O novo termo de consentimento alerta, por exemplo que há risco de “complicações graves, como sangramento intenso, danos ao útero ou sepse”, porém não cita que isso acontece com cerca de 1 em cada 1.000 mulheres. “Se verifica do excerto incluído é o superdimensionamento dos riscos, na medida em que (i) não informa a sua preponderância e (ii) não os coteja com os perigos decorrentes da sua não realização, no caso, do prosseguimento da gestação e do parto”, diz a minuta.
De acordo com o documento, “sob o pretexto de comunicar riscos”, a portaria “desinforma e amedronta as mulheres”. “Isso porque a seleção de dados é operada de forma enviesada – embora seja colocada como imparcial – manipulando e obstando o livre exercício da convicção e da autonomia da vítima de violência sexual ou de seus tutores”, diz o texto.
Revitimização do estupro
A minuta enumera uma série de direitos violados pela portaria, como o “direito à saúde, inviolabilidade do direito à vida e da dignidade da pessoa humana”, previsto nos artigos. 1º, III, 5º, CAPUT, 6º e 196, da Constituição Federal. “A negativa de acesso ao abortamento se dá não apenas diante da recusa na realização do procedimento, em sentido estrito, mas também reside na imposição de barreiras ao exercício desse direito”, diz o texto.
Dentre os entraves citados está a estipulação de exigências que “não encontram fundamento no ordenamento legal ou em evidências científicas”. A ADPF cita o descumprimento das normas na prática, como serviços de aborto legal que afirmaram solicitar boletim de ocorrência.
Os partidos também questionam uma inversão na atuação dos profissionais de saúde, que atuariam como profissionais de segurança pública, se for seguida a previsão da portaria.
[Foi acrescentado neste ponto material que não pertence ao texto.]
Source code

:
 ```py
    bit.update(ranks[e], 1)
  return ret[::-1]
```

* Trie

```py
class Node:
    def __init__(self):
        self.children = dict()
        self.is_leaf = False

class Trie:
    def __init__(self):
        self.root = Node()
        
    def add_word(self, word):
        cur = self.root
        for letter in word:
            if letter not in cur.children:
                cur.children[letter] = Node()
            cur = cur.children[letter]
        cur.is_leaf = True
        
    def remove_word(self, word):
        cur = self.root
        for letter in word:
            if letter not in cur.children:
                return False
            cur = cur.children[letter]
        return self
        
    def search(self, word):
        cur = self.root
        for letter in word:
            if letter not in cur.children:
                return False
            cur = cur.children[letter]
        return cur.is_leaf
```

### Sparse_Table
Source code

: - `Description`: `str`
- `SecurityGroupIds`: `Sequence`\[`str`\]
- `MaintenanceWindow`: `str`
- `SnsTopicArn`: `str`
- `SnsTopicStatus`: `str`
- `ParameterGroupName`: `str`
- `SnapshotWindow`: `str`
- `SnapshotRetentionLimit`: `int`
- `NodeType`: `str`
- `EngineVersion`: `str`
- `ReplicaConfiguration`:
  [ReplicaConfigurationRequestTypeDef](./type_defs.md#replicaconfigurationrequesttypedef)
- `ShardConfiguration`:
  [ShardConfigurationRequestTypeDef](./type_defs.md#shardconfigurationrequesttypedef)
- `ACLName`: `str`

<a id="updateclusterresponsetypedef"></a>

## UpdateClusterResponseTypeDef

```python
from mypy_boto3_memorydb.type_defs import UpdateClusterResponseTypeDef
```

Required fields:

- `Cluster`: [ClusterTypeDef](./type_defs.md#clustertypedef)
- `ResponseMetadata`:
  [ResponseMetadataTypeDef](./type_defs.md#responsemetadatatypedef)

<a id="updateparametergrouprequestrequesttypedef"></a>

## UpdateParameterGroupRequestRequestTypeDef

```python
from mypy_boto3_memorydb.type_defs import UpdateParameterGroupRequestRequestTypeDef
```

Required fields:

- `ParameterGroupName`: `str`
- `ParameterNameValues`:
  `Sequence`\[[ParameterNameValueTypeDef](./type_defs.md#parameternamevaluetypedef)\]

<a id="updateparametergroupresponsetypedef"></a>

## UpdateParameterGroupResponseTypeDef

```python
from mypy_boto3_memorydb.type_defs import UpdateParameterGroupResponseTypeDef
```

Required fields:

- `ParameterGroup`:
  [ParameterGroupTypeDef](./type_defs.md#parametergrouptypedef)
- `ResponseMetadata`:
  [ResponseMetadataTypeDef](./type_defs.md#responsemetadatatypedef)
Esse tipo de entendimento promove a revitimização da vítima de estupro e pode desencorajar ainda mais a procura por ajuda.
“A tipificação do aborto enquanto crime cria uma esfera de descrença em torno das narrativas de mulheres, de modo que o relato de violência sexual – aspecto que importa ao escopo da presente ação – acaba por ser submetido à avaliação da credibilidade do relato das vítimas”, diz o texto.
De acordo com a minuta, “a aplicação, por parte dos profissionais de saúde, desta lógica de inquérito no âmbito de acolhimento de pacientes favorece situações como a negativa de atendimento a mulheres com complicações decorrentes de abortos inseguros e mulheres algemadas em leitos de hospital”.